This illness also spelled the end of Lawman's racing career, because shortly afterwards a deal was done to take him to Ballylinch Stud in Ireland. Come the spring of 2008, therefore, he found himself part-way through the task of covering his first book of mares, instead of facing up to another season of racing. He was covering these mares at a first-season fee of 25,000 euros, which, although a high price, was only a third of the fee which his father was commanding by that time - and, of course, it was largely thanks to Lawman's achievements that the Irish National Stud had been able to raise Invincible Spirit's fee as much as it had done.

The members of Lawman's first crop are now aged three and are headed by his first Group One winner Most Improved, winner this year of the St. James's Palace Stakes over a mile at Royal Ascot in June. The same crop also includes the Group Three winners Loi, Forces Of Darkness and Lady Wingshot, and the listed winner Mustaheel. If this can be viewed as very satisfactory (which it can), then the achievements so far of his second crop (currently aged two, obviously) can be seen as being even better.

(Layout coordinate data)

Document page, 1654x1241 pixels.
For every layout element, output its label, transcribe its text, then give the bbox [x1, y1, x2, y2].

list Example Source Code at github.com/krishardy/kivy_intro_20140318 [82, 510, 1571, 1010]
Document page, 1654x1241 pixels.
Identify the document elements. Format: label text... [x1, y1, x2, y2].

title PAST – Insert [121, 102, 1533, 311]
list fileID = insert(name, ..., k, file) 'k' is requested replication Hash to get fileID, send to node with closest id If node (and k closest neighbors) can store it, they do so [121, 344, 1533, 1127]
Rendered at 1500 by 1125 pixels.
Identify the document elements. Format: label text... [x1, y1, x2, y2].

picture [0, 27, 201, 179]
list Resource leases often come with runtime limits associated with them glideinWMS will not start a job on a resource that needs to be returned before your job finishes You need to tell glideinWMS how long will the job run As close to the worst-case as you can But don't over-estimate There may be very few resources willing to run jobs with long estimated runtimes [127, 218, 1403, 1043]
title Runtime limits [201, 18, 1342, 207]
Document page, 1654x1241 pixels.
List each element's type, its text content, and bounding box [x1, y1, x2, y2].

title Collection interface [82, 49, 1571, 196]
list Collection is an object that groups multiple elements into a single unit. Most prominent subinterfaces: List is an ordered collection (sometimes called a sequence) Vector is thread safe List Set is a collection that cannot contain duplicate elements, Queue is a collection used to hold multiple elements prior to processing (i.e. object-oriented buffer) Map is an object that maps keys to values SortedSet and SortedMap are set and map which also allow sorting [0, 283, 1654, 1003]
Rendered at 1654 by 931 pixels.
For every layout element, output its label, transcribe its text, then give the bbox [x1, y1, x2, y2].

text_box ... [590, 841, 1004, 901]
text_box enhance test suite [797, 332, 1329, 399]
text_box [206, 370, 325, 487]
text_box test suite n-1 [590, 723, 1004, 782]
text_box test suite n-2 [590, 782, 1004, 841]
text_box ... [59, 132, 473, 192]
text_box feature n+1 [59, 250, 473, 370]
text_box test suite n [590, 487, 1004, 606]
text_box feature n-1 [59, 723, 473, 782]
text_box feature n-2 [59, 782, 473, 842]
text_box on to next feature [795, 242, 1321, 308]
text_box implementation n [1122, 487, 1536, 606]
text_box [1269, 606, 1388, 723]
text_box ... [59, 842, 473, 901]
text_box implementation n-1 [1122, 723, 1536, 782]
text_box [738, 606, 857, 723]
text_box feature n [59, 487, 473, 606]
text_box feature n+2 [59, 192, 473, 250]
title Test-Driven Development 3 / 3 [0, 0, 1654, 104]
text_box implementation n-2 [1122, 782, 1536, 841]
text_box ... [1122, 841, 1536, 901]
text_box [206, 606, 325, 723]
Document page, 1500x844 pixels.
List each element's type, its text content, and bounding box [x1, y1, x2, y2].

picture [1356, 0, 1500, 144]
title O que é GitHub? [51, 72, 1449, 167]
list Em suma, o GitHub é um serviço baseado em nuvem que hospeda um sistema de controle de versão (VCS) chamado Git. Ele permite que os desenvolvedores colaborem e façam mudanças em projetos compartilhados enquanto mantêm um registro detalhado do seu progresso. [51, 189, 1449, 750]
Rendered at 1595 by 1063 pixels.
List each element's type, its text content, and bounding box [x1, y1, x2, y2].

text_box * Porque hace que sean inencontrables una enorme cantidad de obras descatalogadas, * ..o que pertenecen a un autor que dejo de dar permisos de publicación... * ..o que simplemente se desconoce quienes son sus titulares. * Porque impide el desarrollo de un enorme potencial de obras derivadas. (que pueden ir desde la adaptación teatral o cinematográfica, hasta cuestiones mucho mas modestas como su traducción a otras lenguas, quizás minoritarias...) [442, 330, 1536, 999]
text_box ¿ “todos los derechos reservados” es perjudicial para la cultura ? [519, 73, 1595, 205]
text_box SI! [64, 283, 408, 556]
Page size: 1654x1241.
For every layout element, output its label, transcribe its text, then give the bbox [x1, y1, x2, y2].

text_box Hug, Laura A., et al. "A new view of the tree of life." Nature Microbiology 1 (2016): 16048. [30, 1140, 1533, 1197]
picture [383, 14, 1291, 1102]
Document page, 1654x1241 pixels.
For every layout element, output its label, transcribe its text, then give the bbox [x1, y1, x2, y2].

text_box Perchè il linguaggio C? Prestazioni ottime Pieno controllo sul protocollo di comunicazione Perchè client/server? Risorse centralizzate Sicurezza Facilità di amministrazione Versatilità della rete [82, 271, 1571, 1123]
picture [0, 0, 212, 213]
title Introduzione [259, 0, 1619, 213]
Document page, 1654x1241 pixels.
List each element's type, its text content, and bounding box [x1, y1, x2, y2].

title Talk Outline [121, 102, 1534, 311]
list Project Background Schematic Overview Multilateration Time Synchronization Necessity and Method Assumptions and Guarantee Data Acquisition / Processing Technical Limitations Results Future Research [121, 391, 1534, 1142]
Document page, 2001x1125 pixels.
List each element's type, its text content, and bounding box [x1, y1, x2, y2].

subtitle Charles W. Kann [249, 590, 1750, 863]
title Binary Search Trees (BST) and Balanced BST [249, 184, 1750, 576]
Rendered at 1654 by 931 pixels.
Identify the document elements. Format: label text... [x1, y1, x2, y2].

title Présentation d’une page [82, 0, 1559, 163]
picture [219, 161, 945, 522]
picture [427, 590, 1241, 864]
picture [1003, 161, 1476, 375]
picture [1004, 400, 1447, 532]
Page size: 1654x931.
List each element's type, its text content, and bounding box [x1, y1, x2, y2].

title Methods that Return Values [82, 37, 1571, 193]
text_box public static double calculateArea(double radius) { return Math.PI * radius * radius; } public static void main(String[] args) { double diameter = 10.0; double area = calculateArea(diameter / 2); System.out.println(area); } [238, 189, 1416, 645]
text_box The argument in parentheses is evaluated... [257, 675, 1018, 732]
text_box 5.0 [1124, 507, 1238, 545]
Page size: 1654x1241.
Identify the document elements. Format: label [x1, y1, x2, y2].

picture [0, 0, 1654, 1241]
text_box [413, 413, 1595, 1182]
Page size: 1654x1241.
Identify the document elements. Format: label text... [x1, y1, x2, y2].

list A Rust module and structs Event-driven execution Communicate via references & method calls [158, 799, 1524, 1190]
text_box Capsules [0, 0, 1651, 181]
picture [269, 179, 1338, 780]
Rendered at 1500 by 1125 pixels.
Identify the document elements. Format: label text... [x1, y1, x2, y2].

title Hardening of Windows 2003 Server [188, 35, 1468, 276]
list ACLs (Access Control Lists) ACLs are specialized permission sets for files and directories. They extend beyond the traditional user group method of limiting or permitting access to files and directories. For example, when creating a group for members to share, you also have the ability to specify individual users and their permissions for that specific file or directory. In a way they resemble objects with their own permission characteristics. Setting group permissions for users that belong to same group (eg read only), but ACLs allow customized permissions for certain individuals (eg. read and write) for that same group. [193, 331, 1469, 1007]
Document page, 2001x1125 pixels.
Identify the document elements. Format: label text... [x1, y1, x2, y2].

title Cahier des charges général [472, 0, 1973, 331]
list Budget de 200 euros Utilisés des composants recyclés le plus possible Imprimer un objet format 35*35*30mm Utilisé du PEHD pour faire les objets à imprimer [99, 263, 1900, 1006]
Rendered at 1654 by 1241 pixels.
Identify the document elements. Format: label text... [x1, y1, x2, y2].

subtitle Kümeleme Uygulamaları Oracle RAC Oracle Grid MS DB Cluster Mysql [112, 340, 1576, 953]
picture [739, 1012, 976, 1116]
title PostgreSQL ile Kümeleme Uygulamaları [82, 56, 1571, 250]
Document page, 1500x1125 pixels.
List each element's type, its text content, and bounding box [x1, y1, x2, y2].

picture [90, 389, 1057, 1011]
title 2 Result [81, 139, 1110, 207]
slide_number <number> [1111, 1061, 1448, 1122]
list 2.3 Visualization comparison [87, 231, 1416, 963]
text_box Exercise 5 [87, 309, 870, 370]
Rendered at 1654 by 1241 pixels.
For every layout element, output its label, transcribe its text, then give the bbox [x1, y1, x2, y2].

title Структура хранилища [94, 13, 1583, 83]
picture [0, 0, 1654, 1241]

- Work to do -
**A.** Reproduce the passage on Lawman's racing and stud career in its entirety, word for word.
**B.** Within the records, convert the portion that opens with the line containing "Document page, 1500x844 pixels." and closes with the line containing "title Introduzione [259, 0, 1619, 213]" into a numbered list, omitting blank lines and including both boundary lines. List nothing outside that portion.

- Answers -
**A.**
This illness also spelled the end of Lawman's racing career, because shortly afterwards a deal was done to take him to Ballylinch Stud in Ireland. Come the spring of 2008, therefore, he found himself part-way through the task of covering his first book of mares, instead of facing up to another season of racing. He was covering these mares at a first-season fee of 25,000 euros, which, although a high price, was only a third of the fee which his father was commanding by that time - and, of course, it was largely thanks to Lawman's achievements that the Irish National Stud had been able to raise Invincible Spirit's fee as much as it had done.

The members of Lawman's first crop are now aged three and are headed by his first Group One winner Most Improved, winner this year of the St. James's Palace Stakes over a mile at Royal Ascot in June. The same crop also includes the Group Three winners Loi, Forces Of Darkness and Lady Wingshot, and the listed winner Mustaheel. If this can be viewed as very satisfactory (which it can), then the achievements so far of his second crop (currently aged two, obviously) can be seen as being even better.

**B.**
1. Document page, 1500x844 pixels.
2. List each element's type, its text content, and bounding box [x1, y1, x2, y2].
3. picture [1356, 0, 1500, 144]
4. title O que é GitHub? [51, 72, 1449, 167]
5. list Em suma, o GitHub é um serviço baseado em nuvem que hospeda um sistema de controle de versão (VCS) chamado Git. Ele permite que os desenvolvedores colaborem e façam mudanças em projetos compartilhados enquanto mantêm um registro detalhado do seu progresso. [51, 189, 1449, 750]
6. Rendered at 1595 by 1063 pixels.
7. List each element's type, its text content, and bounding box [x1, y1, x2, y2].
8. text_box * Porque hace que sean inencontrables una enorme cantidad de obras descatalogadas, * ..o que pertenecen a un autor que dejo de dar permisos de publicación... * ..o que simplemente se desconoce quienes son sus titulares. * Porque impide el desarrollo de un enorme potencial de obras derivadas. (que pueden ir desde la adaptación teatral o cinematográfica, hasta cuestiones mucho mas modestas como su traducción a otras lenguas, quizás minoritarias...) [442, 330, 1536, 999]
9. text_box ¿ “todos los derechos reservados” es perjudicial para la cultura ? [519, 73, 1595, 205]
10. text_box SI! [64, 283, 408, 556]
11. Page size: 1654x1241.
12. For every layout element, output its label, transcribe its text, then give the bbox [x1, y1, x2, y2].
13. text_box Hug, Laura A., et al. "A new view of the tree of life." Nature Microbiology 1 (2016): 16048. [30, 1140, 1533, 1197]
14. picture [383, 14, 1291, 1102]
15. Document page, 1654x1241 pixels.
16. For every layout element, output its label, transcribe its text, then give the bbox [x1, y1, x2, y2].
17. text_box Perchè il linguaggio C? Prestazioni ottime Pieno controllo sul protocollo di comunicazione Perchè client/server? Risorse centralizzate Sicurezza Facilità di amministrazione Versatilità della rete [82, 271, 1571, 1123]
18. picture [0, 0, 212, 213]
19. title Introduzione [259, 0, 1619, 213]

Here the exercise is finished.